### GIVEN PASSAGE

Just enough, it seems, to throw off opposing batters.
With it has come a fair share of controversy — that his pause-and sling style of bowling is an illegal delivery, or in cricket parlance, chucking. He’s already been reported twice, but cleared, by Pakistani cricket authorities.
The 28-year-old offspinner’s unconventional bowling action has already mesmerized some of the big names in shortest format of the game and has seen him taking three wickets against an inexperienced United States in Sri Lanka this week in what was his first T20 World Cup game.
As is often the case in cricket, the reasons for Tariq’s potential illegal delivery are complicated.
First there is the so-called “15-degree debate” — that bowlers cannot exceed the ICC’s 15-degree elbow flex limit, which is nearly impossible for on-field umpires to judge accurately in real time.
Another talking point has been the pause in Tariq’s delivery stride. Some critics, including former India cricketer Shreevats Goswami, compare it to a football penalty run-up that would be ruled illegal if the shooter stops midway.

######
### SUPPLIED RECORDS

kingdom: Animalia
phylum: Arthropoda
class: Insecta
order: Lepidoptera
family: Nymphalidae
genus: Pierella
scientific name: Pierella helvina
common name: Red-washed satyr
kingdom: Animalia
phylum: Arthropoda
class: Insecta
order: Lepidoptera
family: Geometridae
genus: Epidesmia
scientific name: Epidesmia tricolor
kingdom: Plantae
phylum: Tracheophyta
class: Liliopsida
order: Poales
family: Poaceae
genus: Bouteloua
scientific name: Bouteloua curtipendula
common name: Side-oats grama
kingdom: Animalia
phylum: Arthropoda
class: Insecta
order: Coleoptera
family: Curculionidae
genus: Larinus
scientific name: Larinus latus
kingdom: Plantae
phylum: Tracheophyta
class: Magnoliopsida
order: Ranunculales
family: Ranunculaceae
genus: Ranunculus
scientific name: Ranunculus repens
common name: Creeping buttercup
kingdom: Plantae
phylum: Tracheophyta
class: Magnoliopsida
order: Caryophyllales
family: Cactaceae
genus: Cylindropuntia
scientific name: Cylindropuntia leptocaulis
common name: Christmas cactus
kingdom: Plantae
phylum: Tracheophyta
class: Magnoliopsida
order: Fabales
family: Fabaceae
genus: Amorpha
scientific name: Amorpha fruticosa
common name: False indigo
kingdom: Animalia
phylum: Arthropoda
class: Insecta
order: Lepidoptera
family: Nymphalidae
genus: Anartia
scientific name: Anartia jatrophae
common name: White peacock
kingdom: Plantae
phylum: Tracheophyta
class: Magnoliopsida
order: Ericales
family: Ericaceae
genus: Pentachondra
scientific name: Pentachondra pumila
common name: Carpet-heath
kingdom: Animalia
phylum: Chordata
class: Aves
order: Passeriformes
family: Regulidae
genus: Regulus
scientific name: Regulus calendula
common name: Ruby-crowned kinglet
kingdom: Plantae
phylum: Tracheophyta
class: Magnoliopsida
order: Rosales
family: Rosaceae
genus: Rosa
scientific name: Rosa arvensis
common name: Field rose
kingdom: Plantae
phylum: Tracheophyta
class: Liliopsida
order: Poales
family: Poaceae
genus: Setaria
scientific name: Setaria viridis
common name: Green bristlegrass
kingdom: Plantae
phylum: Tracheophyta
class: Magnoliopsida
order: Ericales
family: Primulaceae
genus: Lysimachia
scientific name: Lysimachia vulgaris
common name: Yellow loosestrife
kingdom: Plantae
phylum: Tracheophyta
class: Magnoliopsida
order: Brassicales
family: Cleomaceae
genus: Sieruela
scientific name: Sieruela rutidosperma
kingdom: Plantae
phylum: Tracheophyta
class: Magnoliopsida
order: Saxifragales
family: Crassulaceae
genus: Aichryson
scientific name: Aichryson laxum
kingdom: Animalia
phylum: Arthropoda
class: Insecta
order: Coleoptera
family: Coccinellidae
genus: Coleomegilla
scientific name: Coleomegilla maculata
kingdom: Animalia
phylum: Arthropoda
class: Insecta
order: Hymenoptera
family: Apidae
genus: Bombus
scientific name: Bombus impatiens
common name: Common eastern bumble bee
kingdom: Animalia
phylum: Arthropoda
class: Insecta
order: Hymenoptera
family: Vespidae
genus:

######

- [COMPLETE THE FOLLOWING]
A. In the passage about Tariq's bowling, turn the paragraph that starts "Another talking point" into a short list that keeps its main facts.
B. Write what comes next in the passage about Tariq's bowling, picking up after its last sentence.

- [LIST OF ANSWERS]
A.
- The pause in Tariq's delivery stride has become a talking point.
- Some critics, including former India cricketer Shreevats Goswami, compare it to a football penalty run-up.
- In football, that run-up would be ruled illegal if the shooter stopped midway.

B.
Baffling the batters
Batters like Cameron Green of Australia and South African Dewald Brevis are a few notable players that were flummoxed by Tariq’s bowling action.
Power-hitter Brevis fell to Tariq’s only second ball in T20 international cricket in November. Green shook his head in disbelief and mocked Tariq’s bowling action close to the boundary line — but later apologized — when he walked back after slicing a wide delivery straight to the cover fielder during Pakistan’s 3-0 sweep of Australia at Lahore.
Tariq’s rise in T20 cricket has also seen him taking a hat-trick at Rawalpindi when he took 4-18 against Zimbabwe during the tri-series in November. He has taken 11 wickets off his 88 balls in only four T20 internationals.
It was no surprise when selectors included Tariq in the 15-man T20 World Cup squad, knowing that pitches in Sri Lanka would suit slow bowlers more than pacemen.
Tariq’s journey to top-level cricket wasn’t a smooth one. He was twice reported for suspect bowling action during country’s premier domestic T20 tournament — the Pakistan Super League — over the last two seasons, but on both occasions he was cleared after testing at the National Cricket Academy in Lahore.
“I have two elbows in my arm,” Tariq said. “My arm bends naturally. I have got this tested and cleared. Everyone feels I bend my arm and all that. My bent arm is a biological issue.”
Tariq has also featured in the Caribbean Premier League and with his deceptive bowling action he was the tournament’s second-highest wicket taker for champions Trinbago Knight Riders.
Long pause a problem
“The batters are struggling to read Tariq because of the long pause the moment he steps on the bowling crease,” former Pakistan captain Sarfaraz Ahmed, who has played with Tariq in the PSL’s Quetta Gladiators, said.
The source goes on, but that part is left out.